ASSIGNMENT: Reproduce the lines below word for word, omitting the pictures from your answer.

DATASET EXTRACT:
======
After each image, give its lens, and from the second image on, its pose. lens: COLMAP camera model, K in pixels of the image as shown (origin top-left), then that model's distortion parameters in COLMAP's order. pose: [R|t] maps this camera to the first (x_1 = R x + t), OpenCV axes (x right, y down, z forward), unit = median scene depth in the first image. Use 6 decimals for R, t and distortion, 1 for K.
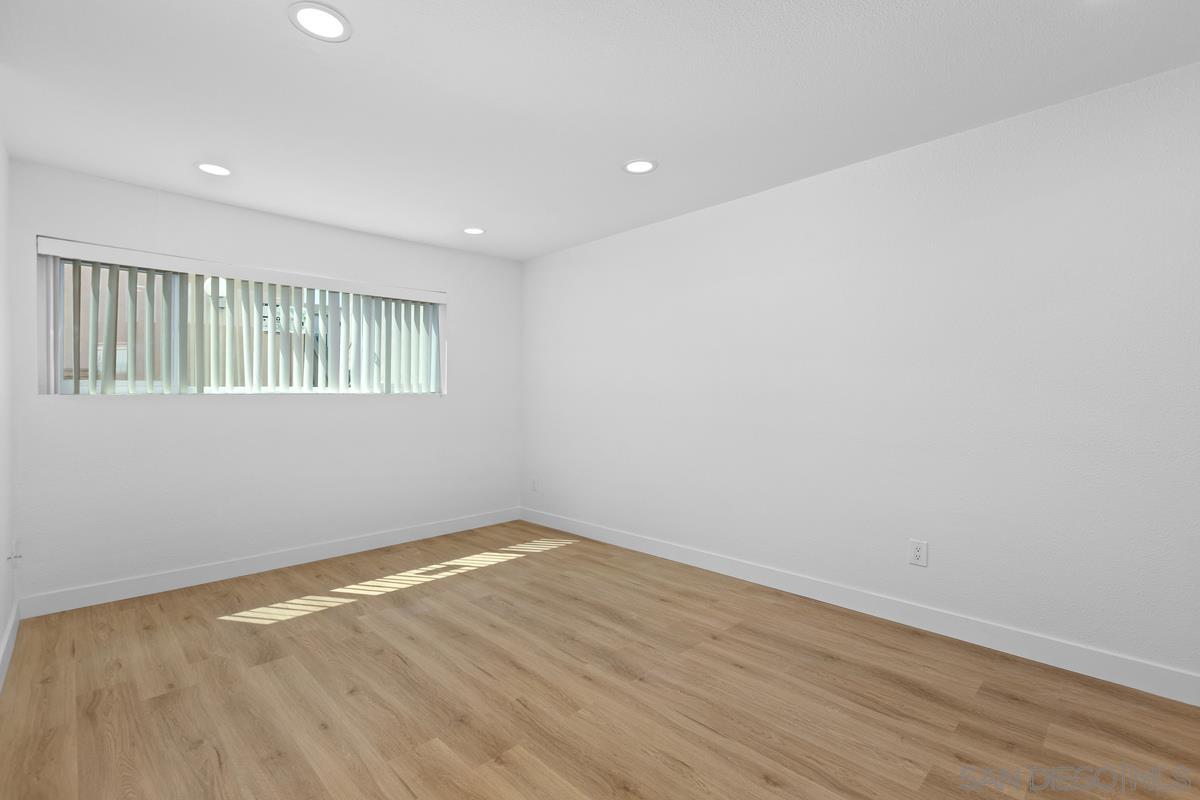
lens RADIAL K [[541.1, 0, 596.8], [0, 541.1, 392.3], [0, 0, 1]] dist [0.004073, -0.001209]
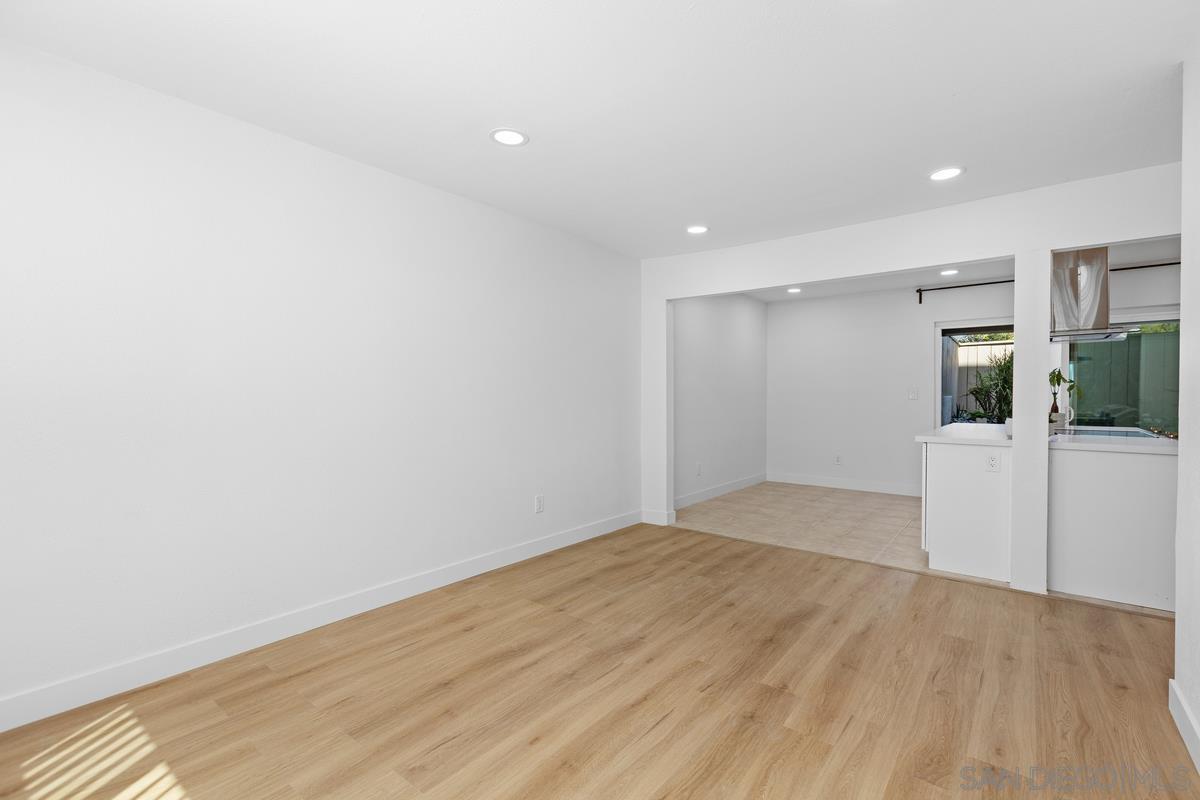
lens RADIAL K [[541.1, 0, 594.3], [0, 541.1, 400.2], [0, 0, 1]] dist [0.004073, -0.001209]
pose [[-0.122793, -0.007861, 0.992401, -0.919273], [-0.003274, 0.999966, 0.007516, 0.000752], [-0.992427, -0.002326, -0.122815, 1.067383]]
======
ANSWER TO THIS EXERCISE:
After each image, give its lens, and from the second image on, its pose. lens: COLMAP camera model, K in pixels of the image as shown (origin top-left), then that model's distortion parameters in COLMAP's order. pose: [R|t] maps this camera to the first (x_1 = R x + t), OpenCV axes (x right, y down, z forward), unit = median scene depth in the first image. Use 6 decimals for R, t and distortion, 1 for K.
lens RADIAL K [[541.1, 0, 596.8], [0, 541.1, 392.3], [0, 0, 1]] dist [0.004073, -0.001209]
lens RADIAL K [[541.1, 0, 594.3], [0, 541.1, 400.2], [0, 0, 1]] dist [0.004073, -0.001209]
pose [[-0.122793, -0.007861, 0.992401, -0.919273], [-0.003274, 0.999966, 0.007516, 0.000752], [-0.992427, -0.002326, -0.122815, 1.067383]]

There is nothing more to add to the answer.